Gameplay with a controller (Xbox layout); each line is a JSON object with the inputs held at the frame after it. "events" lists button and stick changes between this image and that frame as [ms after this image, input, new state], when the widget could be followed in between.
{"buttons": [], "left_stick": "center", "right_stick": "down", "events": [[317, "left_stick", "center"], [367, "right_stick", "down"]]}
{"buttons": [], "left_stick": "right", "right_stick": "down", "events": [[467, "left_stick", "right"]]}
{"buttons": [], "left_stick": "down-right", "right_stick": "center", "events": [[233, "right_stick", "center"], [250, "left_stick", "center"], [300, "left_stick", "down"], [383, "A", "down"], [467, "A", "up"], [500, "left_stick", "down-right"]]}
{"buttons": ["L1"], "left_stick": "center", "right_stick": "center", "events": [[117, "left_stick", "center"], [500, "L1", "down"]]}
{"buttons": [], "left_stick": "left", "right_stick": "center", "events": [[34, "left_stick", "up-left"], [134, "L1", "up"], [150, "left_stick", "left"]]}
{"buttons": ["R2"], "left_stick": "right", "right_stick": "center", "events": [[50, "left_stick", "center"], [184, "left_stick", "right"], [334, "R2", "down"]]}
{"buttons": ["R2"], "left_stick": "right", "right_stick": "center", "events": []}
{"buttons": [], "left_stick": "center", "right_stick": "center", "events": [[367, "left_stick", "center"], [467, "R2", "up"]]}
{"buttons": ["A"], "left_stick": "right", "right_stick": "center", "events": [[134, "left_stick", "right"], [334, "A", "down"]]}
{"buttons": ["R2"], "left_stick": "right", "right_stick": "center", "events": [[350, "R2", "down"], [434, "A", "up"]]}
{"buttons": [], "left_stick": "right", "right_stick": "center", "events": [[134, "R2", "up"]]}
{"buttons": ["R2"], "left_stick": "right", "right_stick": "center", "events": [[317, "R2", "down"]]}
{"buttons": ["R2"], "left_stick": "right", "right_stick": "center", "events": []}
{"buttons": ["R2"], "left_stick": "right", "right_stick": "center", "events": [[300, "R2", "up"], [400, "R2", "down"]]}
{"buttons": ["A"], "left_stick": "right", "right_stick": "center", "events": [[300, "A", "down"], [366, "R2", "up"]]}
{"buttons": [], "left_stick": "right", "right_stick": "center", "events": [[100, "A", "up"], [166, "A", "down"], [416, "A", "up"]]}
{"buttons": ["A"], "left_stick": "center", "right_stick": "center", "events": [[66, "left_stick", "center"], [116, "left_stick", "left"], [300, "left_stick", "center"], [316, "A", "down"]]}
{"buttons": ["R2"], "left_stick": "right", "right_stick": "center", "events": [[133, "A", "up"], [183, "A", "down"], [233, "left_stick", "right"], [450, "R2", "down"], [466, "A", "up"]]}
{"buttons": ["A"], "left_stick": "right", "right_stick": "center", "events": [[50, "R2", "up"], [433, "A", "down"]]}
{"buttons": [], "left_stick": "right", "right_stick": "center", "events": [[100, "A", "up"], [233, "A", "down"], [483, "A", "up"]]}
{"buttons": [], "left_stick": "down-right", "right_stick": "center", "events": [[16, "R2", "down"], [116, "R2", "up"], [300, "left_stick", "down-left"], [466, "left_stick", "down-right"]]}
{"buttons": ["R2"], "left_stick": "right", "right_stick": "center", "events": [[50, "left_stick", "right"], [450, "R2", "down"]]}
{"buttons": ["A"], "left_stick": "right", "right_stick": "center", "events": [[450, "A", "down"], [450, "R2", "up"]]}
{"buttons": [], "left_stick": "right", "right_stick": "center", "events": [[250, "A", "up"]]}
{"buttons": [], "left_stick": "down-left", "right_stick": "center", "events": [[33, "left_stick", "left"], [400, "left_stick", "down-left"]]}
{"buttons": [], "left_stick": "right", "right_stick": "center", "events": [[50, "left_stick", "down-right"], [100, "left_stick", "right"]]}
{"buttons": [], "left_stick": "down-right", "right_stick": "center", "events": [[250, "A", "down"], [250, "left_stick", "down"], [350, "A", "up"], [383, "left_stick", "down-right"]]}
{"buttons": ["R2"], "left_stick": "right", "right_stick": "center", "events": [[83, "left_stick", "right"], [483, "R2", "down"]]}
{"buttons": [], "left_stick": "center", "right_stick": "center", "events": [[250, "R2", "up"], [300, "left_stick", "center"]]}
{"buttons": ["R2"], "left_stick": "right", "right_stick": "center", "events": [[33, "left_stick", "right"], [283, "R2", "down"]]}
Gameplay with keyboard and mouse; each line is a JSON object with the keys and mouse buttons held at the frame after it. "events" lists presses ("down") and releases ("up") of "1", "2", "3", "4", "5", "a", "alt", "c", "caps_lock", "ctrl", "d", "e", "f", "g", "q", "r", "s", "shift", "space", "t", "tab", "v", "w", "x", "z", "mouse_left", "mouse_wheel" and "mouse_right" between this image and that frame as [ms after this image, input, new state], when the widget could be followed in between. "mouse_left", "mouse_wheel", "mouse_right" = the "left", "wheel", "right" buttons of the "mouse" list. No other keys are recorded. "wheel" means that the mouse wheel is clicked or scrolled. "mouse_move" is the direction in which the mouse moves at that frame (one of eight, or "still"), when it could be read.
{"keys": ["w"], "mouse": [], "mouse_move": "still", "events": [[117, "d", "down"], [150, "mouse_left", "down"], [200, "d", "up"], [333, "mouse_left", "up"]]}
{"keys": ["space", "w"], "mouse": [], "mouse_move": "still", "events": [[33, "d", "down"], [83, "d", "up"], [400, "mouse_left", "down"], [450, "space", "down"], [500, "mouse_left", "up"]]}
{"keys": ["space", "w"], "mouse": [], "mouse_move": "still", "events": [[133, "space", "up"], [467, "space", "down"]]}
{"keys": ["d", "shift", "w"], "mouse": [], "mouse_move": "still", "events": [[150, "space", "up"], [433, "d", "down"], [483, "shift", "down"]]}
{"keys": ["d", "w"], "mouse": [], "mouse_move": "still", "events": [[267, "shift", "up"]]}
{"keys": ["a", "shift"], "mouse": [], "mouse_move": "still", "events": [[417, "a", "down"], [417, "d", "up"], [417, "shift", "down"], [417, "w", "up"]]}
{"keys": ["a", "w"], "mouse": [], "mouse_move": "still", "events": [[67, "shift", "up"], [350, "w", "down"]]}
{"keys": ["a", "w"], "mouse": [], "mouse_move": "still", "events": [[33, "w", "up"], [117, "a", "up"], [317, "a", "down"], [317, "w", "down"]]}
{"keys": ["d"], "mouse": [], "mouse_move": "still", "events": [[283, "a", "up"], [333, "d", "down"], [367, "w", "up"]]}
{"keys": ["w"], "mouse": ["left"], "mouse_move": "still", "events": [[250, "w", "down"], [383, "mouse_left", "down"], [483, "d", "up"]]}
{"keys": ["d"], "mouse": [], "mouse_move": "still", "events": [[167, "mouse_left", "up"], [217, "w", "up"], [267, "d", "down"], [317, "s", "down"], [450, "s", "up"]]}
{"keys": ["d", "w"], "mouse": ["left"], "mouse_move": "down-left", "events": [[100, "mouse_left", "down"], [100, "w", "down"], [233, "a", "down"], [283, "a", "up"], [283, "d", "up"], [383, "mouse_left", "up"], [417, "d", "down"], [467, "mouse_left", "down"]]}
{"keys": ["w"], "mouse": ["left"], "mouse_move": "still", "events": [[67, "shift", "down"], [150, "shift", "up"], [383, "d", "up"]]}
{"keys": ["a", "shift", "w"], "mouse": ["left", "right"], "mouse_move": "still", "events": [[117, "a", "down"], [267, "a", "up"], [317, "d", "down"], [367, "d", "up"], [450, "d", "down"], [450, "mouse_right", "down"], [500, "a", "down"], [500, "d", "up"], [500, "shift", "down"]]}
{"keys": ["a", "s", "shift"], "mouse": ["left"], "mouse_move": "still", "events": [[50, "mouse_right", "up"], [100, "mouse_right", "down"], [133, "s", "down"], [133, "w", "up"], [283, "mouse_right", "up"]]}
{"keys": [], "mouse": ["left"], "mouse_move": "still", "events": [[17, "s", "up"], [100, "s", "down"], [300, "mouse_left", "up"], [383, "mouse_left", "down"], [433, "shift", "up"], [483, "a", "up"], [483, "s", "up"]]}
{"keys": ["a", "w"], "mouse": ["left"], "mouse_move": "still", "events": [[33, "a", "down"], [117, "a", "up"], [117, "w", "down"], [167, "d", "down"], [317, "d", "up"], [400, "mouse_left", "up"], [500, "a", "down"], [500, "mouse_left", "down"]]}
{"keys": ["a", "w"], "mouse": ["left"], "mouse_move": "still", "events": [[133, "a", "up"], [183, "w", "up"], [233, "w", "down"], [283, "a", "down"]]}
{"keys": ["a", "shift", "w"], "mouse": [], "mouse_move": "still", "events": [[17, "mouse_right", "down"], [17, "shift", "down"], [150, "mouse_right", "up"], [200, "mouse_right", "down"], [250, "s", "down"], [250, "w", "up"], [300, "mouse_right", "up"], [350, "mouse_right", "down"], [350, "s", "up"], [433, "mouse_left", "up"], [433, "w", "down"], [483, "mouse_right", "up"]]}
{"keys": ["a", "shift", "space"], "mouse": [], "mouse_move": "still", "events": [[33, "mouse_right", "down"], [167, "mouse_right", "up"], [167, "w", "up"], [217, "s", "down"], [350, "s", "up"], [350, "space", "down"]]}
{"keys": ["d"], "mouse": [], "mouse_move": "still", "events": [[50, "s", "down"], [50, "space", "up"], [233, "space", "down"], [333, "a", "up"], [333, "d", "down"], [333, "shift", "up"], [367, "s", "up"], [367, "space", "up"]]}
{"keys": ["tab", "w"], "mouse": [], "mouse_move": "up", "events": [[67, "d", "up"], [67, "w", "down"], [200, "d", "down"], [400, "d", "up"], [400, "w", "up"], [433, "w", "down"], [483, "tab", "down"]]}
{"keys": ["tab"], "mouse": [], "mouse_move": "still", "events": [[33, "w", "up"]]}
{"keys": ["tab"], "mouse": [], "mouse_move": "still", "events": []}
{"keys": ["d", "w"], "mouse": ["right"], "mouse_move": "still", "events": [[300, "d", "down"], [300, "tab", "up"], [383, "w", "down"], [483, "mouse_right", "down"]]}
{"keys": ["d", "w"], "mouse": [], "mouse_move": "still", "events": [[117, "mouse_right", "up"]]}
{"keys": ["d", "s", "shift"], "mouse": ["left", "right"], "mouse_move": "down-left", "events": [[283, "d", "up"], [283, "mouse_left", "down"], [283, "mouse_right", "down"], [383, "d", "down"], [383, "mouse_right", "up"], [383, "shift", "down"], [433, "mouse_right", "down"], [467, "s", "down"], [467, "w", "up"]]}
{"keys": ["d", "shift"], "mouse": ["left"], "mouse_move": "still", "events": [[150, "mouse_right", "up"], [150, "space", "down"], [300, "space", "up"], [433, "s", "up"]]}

○ ○ ○ ○ ○ ○ ○

Search the material for the word "frame" and report how many lines hold it. Add nothing else.

(YOUR SOLUTION): 2